Posts Tagged ‘find’

Whitespaces in filenames and how to get rid of them

Sunday, September 26th, 2010

Although it has been more than four years since I switched from Windows to GNU/Linux, I still manage to stumble upon files, either being brought back from backups, or downloaded from the net, that contain spaces, and need to be handled.

Since I got the hang of shell scripting I have stopped dreading having to rename these files manually (which was my previous m.o. for that scenario).

Imagine a file named “My super cool science report.pdf”. Now, for a single file it might be ok to just manually rename the sucker, either via your file manager of choice, or through  a quick (tab-complete supported) mv. Fair enough, but what if you have ten files?

This task, when being converted into a shell script, can first be broken into smaller tasks.

§ **JOB A**
Copy out the records that follow, line for line, without the pictures.

§ **MATERIAL FOR THIS TASK**
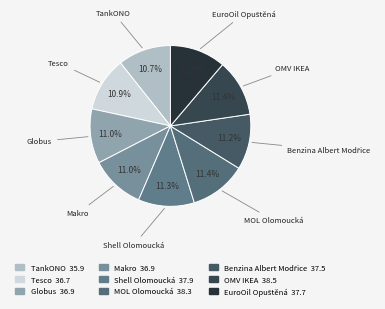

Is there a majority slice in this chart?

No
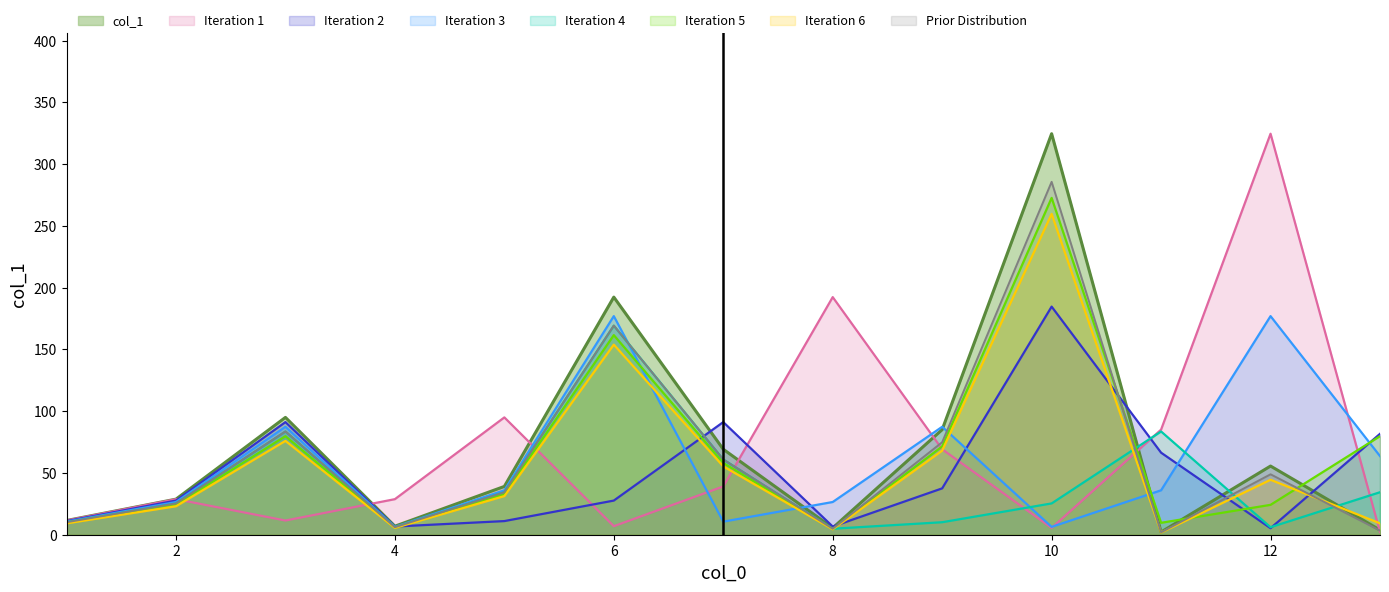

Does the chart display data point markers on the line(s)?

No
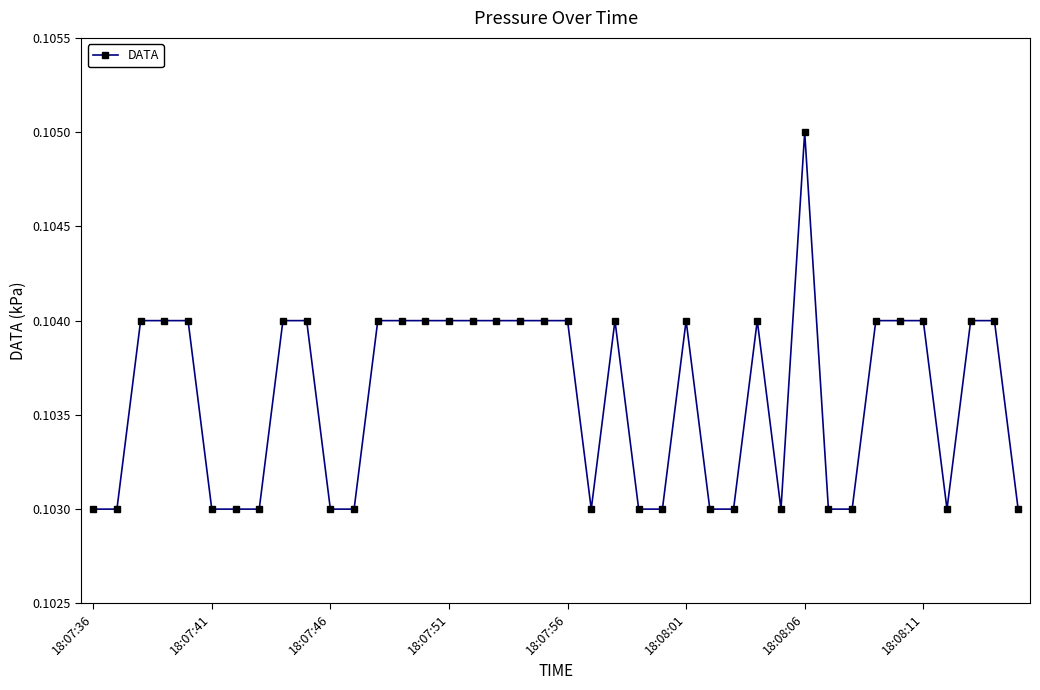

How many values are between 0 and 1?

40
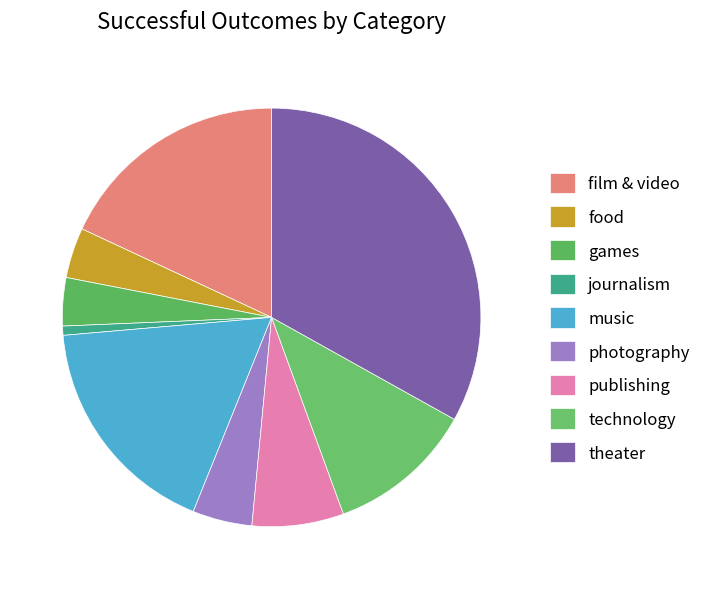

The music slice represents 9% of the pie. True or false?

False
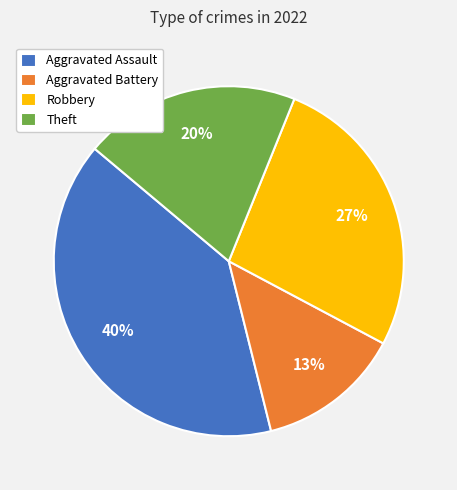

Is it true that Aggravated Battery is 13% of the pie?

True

§ **JOB B**
In the post about whitespace in filenames, how long has it been since the writer switched from Windows to GNU/Linux?

§ **TASK RESPONSE A**
Is there a majority slice in this chart?

No

Does the chart display data point markers on the line(s)?

No

How many values are between 0 and 1?

40

The music slice represents 9% of the pie. True or false?

False

Is it true that Aggravated Battery is 13% of the pie?

True

§ **TASK RESPONSE B**
More than four years.